The partnership, announced by Huawei in a statement, comes as U.S and other Western tech firms' scramble to burnish their bona fides with China, which has become increasingly wary of foreign technology.
Joining hands with Chinese companies, including technology transfers and adopting Chinese partners' branding, can make these products more palatable to local buyers and authorities in the world's second-largest economy.
"How do you stay in this market and do the least damage to your core business - that's the puzzle everybody is focusing on now," said James McGregor, chairman for advisory firm APCO China.
China's government has been openly pushing for the use of more Chinese and less foreign-made technology, both to grow its own tech sector and as a response to former U.S. National Security Agency contractor Edward Snowden's leaks about widespread U.S. cyber surveillance.
These policies have become a source of considerable friction in foreign relations.
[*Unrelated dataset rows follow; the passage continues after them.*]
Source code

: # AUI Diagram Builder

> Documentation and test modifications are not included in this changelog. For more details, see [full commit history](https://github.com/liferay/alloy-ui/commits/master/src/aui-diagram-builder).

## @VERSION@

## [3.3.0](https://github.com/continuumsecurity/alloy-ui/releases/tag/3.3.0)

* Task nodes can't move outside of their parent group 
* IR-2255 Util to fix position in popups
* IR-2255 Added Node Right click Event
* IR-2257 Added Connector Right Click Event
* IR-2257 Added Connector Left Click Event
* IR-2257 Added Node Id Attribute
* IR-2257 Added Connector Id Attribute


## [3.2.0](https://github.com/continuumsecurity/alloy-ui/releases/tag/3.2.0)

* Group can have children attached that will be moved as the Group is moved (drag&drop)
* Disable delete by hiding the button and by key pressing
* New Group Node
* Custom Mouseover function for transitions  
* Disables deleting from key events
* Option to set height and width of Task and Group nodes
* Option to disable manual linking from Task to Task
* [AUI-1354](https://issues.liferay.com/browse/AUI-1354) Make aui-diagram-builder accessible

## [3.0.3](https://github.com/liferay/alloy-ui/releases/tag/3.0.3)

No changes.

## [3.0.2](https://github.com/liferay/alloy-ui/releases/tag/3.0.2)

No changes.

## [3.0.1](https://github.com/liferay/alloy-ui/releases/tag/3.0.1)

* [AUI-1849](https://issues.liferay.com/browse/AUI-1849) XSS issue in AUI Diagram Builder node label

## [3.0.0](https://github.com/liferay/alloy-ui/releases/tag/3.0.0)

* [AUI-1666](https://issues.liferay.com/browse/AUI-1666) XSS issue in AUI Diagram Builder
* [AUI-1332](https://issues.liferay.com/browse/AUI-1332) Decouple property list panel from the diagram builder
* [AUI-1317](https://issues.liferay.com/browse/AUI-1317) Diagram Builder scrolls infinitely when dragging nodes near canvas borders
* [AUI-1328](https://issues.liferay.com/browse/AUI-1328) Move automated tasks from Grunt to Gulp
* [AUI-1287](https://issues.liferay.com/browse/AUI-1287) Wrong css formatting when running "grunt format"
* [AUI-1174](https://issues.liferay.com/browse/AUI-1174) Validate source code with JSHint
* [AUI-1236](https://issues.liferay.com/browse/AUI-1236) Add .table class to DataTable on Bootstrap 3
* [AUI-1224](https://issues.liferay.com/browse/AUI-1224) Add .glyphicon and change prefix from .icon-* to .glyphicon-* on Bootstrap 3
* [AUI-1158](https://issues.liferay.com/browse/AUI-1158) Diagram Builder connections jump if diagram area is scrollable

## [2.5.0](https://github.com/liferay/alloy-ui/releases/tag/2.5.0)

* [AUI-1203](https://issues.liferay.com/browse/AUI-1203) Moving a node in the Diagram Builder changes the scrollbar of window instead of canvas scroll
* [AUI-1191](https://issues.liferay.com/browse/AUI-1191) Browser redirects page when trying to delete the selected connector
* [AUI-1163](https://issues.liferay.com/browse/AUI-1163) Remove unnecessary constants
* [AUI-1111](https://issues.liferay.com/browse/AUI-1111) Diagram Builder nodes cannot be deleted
Earlier this week, U.S. President Barack Obama warned of a proposed anti-terrorism law's impact on technology firms and international business, and demanded amendments.
The cloud computing industry is a focus area for China, with Premier Li Keqiang saying in his government work report delivered to parliament on Thursday that the government would support its development.
Intel and Huawei have collaborated previously, including a server and cloud product team-up in 2012 and an agreement to cooperate on data storage last April.